## PROBLEM TO SOLVE
Replace "NaOH" with "KOH" throughout the part of the pH calculation below that opens with the words "Questions: If 10.0" and closes with "in the solutions.", and write out that part again.

## SUPPLIED PASSAGE

Questions: If 10.0 mL of 0.20 M NaOH is added to 50.0 mL of 0.10 M HCl, what will be the pH of the resulting solution? - Round your answer to two decimal places. Provide your answer below: pH=

Solution Steps

First, calculate the moles of NaOH and HCl in the solutions.

For NaOH: \[ \text{Moles of NaOH} = \text{Volume (L)} \times \text{Concentration (M)} = 0.010 \, \text{L} \times 0.20 \, \text{M} = 0.0020 \, \text{mol} \]

For HCl: \[ \text{Moles of HCl} = \text{Volume (L)} \times \text{Concentration (M)} = 0.050 \, \text{L} \times 0.10 \, \text{M} = 0.0050 \, \text{mol} \]

NaOH and HCl react in a 1:1 molar ratio: \[ \text{NaOH} + \text{HCl} \rightarrow \text{NaCl} + \text{H}_2\text{O} \]

Since there are 0.0020 mol of NaOH and 0.0050 mol of HCl, NaOH is the limiting reactant. All 0.0020 mol of NaOH will react with 0.0020 mol of HCl, leaving: \[ \text{Remaining moles of HCl} = 0.0050 \, \text{mol} - 0.0020 \, \text{mol} = 0.0030 \, \text{mol} \]

The total volume of the solution after mixing is: \[ \text{Total Volume} = 10.0 \, \text{mL} + 50.0 \, \text{mL} = 60.0 \, \text{mL} = 0.060 \, \text{L} \]

The concentration of the remaining HCl is: \[ \text{Concentration of HCl} = \frac{\text{Remaining moles of HCl}}{\text{Total Volume}} = \frac{0.0030 \, \text{mol}}{0.060 \, \text{L}} = 0.050 \, \text{M} \]

Since HCl is a strong acid, it dissociates completely. The concentration of \( \text{H}^+ \) ions is equal to the concentration of HCl: \[ [\text{H}^+] = 0.050 \, \text{M} \]

The pH is calculated using the formula: \[ \text{pH} = -\log_{10}([\text{H}^+]) = -\log_{10}(0.050) \]

Calculating the pH: \[ \text{pH} \approx 1.30 \]

Final Answer

## ENTRIES SHOWN
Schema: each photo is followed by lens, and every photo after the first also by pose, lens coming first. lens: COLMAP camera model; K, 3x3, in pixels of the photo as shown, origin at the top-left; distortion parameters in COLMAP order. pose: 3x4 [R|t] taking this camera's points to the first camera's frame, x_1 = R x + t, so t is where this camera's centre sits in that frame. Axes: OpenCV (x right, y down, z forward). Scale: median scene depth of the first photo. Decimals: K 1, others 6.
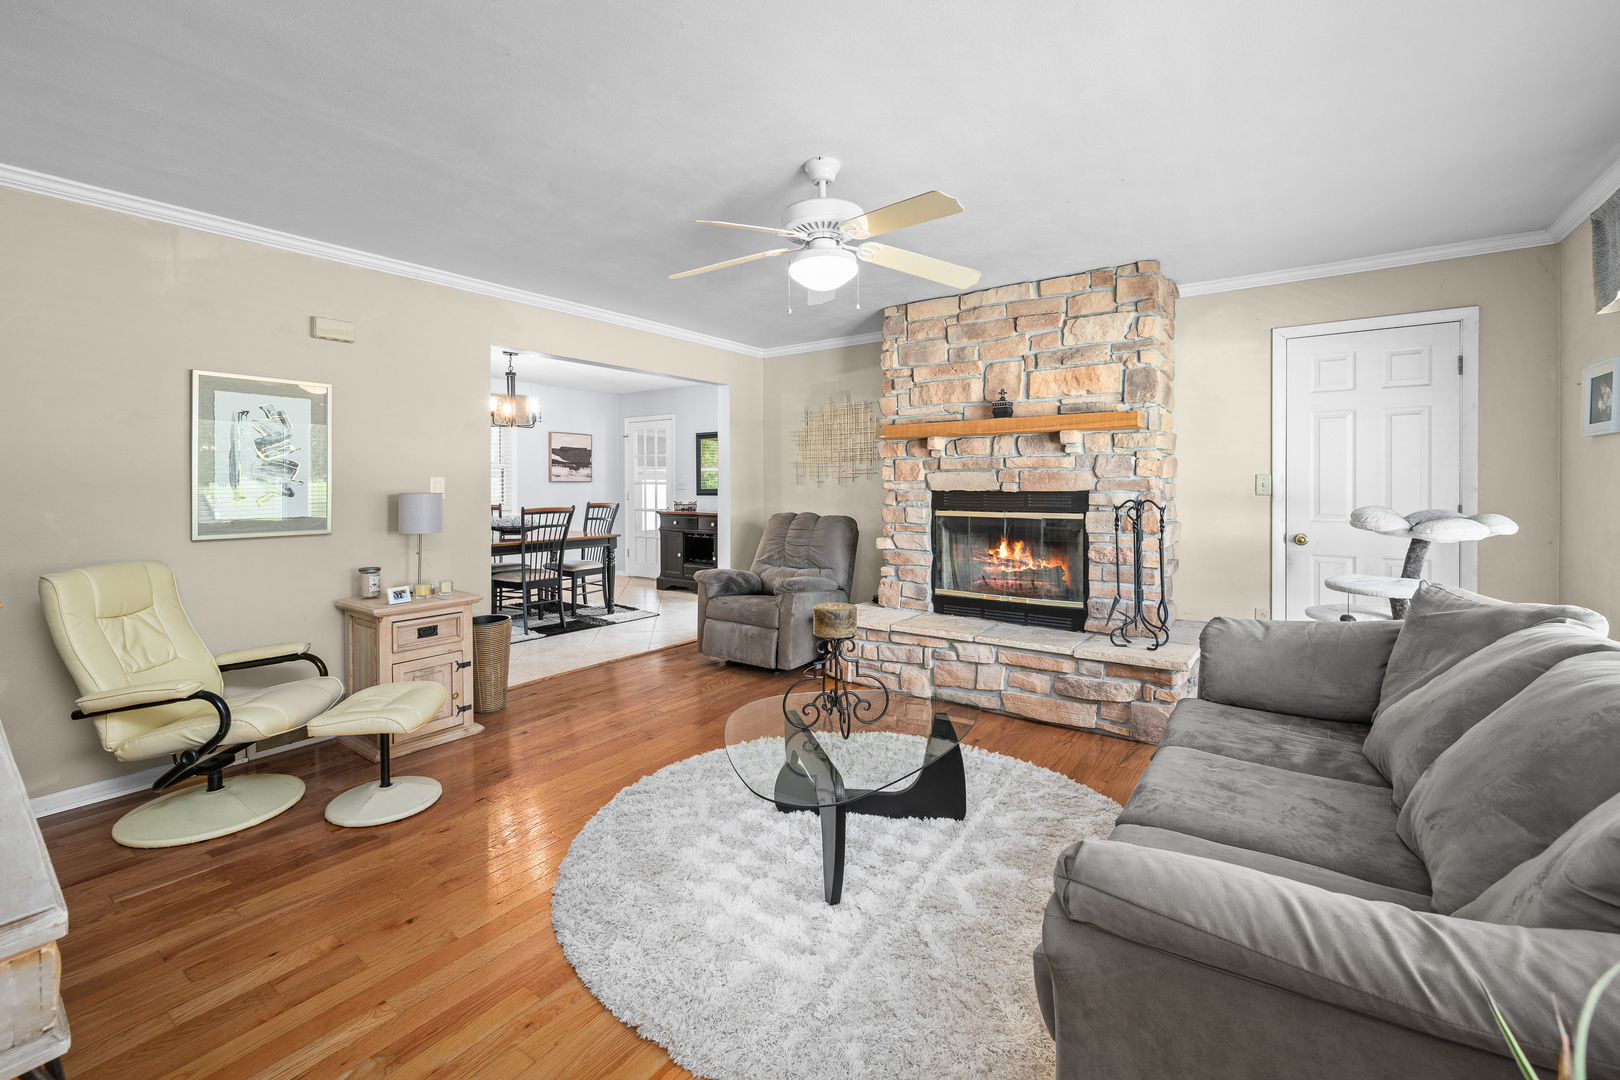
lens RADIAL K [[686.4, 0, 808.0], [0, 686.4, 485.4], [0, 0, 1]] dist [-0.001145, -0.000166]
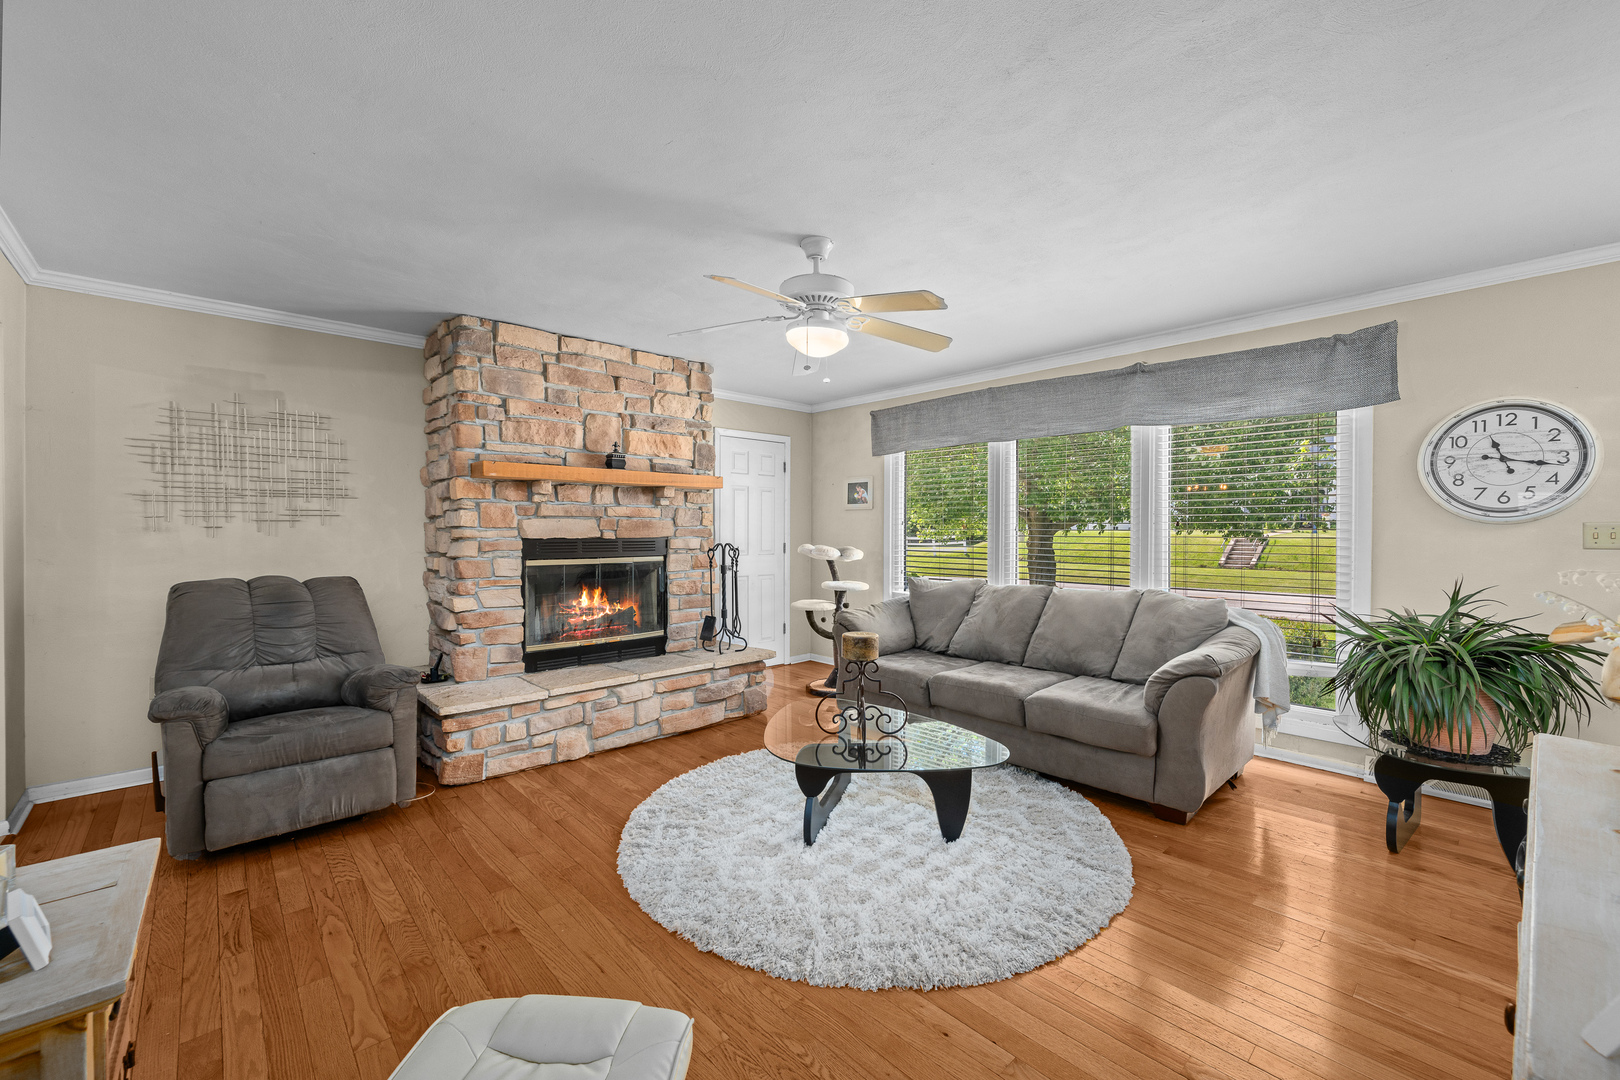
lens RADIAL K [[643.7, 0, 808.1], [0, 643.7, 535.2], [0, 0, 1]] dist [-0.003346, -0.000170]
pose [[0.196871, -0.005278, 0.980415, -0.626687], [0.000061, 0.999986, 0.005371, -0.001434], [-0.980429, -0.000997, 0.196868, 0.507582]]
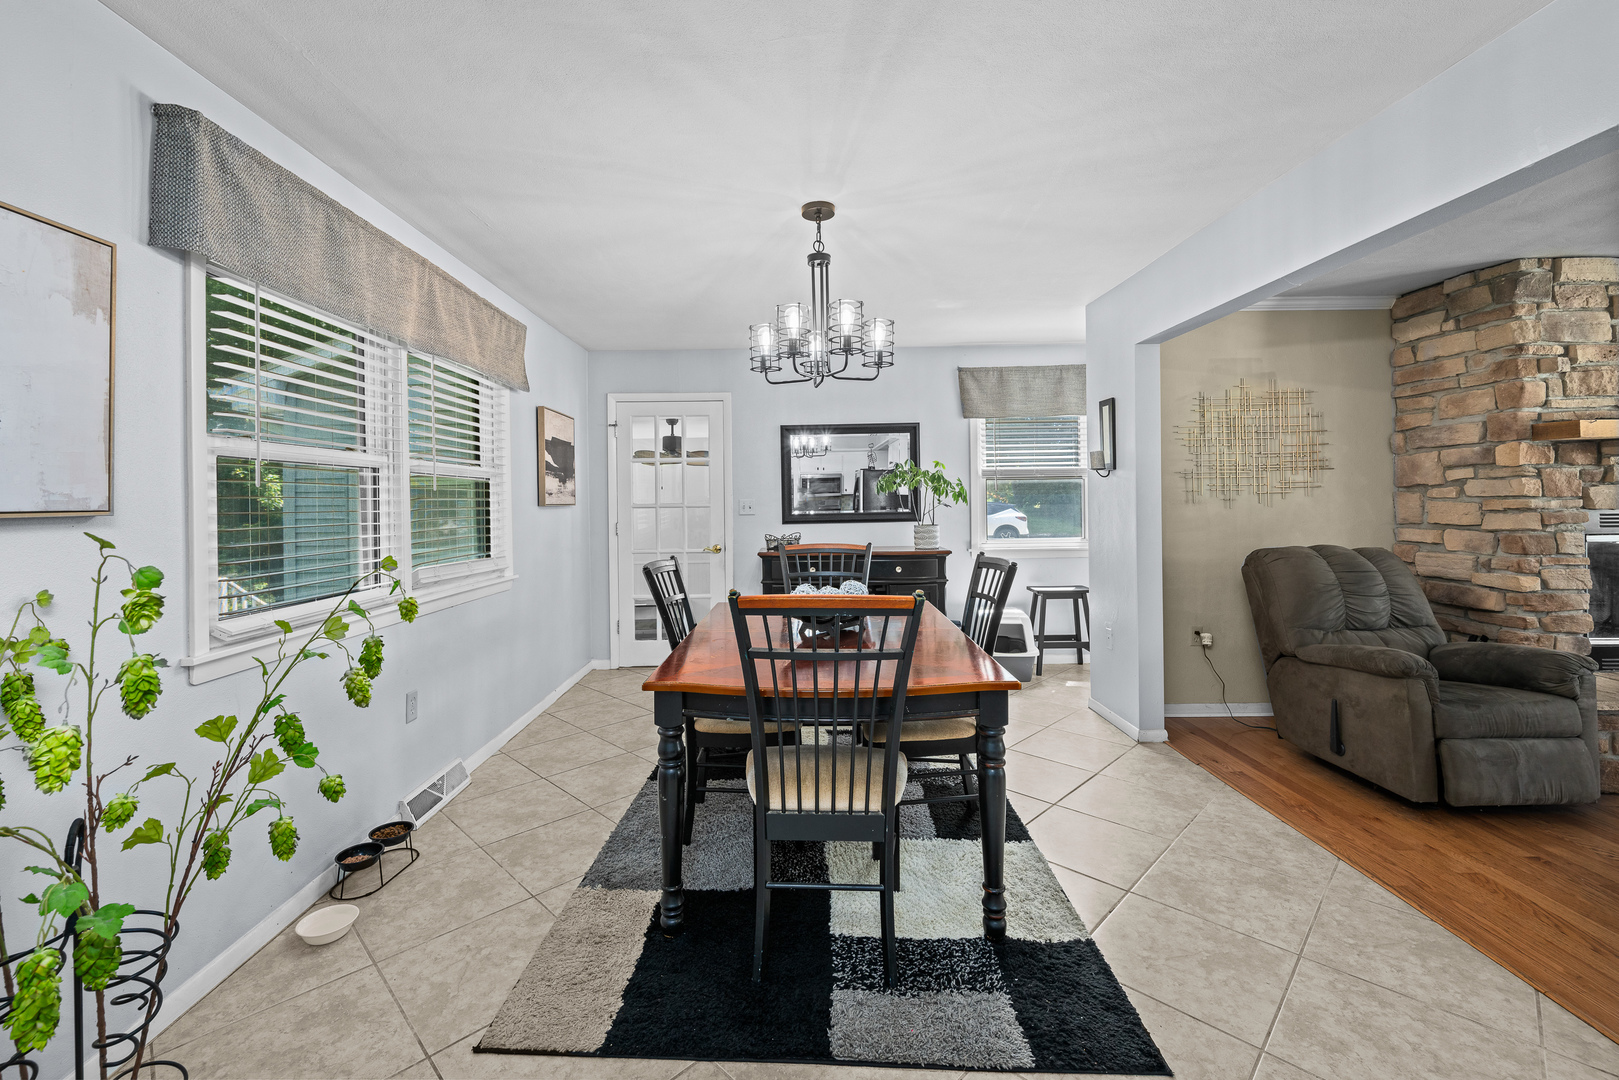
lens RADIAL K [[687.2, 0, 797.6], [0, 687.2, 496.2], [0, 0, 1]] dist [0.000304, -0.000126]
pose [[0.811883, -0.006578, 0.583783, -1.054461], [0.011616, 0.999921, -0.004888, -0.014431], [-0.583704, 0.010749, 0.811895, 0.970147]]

==

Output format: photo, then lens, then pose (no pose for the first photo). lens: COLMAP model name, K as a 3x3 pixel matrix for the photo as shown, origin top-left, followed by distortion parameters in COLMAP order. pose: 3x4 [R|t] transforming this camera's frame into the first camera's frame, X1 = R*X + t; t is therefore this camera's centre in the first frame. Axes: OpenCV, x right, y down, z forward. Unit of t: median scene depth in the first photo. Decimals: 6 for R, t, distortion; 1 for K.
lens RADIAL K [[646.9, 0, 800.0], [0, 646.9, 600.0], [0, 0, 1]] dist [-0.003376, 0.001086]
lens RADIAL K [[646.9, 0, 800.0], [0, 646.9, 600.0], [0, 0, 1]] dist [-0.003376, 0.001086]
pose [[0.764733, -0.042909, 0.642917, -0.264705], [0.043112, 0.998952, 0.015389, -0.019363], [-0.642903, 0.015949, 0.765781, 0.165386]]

## ANSWER SPACE
Questions: If 10.0 mL of 0.20 M KOH is added to 50.0 mL of 0.10 M HCl, what will be the pH of the resulting solution? - Round your answer to two decimal places. Provide your answer below: pH=

Solution Steps

First, calculate the moles of KOH and HCl in the solutions.